START Provided data
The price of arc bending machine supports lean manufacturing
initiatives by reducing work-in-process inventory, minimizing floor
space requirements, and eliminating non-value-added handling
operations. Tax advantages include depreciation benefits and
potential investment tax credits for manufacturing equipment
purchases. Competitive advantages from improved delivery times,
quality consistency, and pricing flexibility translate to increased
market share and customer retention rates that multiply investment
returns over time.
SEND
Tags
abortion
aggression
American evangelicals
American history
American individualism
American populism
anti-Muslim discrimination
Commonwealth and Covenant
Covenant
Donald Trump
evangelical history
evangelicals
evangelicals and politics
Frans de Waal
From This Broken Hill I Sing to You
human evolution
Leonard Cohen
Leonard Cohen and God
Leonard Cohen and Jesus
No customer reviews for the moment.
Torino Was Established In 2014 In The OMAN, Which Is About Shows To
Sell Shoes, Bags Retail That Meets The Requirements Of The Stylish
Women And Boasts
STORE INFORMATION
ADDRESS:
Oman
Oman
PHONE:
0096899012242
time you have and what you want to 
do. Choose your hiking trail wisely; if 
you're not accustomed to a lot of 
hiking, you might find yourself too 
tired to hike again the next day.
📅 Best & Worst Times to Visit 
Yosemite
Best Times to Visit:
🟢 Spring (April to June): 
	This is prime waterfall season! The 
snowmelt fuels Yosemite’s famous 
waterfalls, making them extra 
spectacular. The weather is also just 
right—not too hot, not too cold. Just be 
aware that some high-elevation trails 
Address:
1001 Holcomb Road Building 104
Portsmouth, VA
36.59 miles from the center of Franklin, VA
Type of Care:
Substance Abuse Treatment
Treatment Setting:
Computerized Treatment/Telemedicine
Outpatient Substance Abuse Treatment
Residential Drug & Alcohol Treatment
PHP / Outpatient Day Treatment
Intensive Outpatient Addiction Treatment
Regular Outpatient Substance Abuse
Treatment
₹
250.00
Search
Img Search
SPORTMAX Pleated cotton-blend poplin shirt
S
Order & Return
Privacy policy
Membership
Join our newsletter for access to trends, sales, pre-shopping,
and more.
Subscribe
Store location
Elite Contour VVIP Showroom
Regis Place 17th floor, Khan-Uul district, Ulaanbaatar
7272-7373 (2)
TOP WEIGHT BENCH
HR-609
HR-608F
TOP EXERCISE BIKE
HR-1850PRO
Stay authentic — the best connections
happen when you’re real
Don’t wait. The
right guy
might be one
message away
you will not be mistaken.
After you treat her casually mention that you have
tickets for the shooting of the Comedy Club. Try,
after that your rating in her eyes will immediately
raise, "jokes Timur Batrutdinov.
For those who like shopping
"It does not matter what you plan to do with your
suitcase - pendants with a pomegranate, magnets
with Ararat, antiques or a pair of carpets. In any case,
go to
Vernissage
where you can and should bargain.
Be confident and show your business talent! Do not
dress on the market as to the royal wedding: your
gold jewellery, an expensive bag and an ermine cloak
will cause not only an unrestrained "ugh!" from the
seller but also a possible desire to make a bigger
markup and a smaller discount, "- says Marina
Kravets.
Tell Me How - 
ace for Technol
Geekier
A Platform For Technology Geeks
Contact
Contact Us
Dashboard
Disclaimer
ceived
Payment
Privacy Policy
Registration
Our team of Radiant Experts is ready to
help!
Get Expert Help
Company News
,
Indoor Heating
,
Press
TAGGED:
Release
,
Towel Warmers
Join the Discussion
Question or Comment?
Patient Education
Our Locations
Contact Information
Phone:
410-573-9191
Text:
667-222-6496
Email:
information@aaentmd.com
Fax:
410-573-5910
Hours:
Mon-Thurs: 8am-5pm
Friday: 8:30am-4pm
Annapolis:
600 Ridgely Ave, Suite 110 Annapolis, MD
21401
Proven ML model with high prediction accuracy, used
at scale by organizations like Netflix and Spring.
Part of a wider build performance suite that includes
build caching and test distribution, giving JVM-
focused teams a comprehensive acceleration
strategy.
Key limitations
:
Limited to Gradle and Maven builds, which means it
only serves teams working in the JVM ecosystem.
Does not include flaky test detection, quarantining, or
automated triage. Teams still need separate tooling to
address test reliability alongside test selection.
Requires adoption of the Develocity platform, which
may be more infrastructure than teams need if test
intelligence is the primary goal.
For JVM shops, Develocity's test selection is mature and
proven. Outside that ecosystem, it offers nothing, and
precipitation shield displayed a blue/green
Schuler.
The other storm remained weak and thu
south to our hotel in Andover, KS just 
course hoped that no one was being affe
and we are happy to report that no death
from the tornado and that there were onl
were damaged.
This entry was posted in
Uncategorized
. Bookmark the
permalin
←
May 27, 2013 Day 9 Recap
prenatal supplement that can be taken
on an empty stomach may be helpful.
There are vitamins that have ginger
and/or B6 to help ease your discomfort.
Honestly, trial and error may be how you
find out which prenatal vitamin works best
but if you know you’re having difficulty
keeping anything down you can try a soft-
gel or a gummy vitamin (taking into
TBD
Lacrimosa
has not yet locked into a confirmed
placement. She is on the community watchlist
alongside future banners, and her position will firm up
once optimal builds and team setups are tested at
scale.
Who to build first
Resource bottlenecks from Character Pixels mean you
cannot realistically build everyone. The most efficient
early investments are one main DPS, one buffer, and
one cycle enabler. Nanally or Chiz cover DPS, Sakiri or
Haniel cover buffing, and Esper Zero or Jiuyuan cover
END Provided data
What are the lines, exactly as written above, from the line with "quality consistency, and" to the line with "do. Choose your hiking trail wisely; if", both included? Output only those.

### Exercise response
quality consistency, and pricing flexibility translate to increased
market share and customer retention rates that multiply investment
returns over time.
SEND
Tags
abortion
aggression
American evangelicals
American history
American individualism
American populism
anti-Muslim discrimination
Commonwealth and Covenant
Covenant
Donald Trump
evangelical history
evangelicals
evangelicals and politics
Frans de Waal
From This Broken Hill I Sing to You
human evolution
Leonard Cohen
Leonard Cohen and God
Leonard Cohen and Jesus
No customer reviews for the moment.
Torino Was Established In 2014 In The OMAN, Which Is About Shows To
Sell Shoes, Bags Retail That Meets The Requirements Of The Stylish
Women And Boasts
STORE INFORMATION
ADDRESS:
Oman
Oman
PHONE:
0096899012242
time you have and what you want to 
do. Choose your hiking trail wisely; if 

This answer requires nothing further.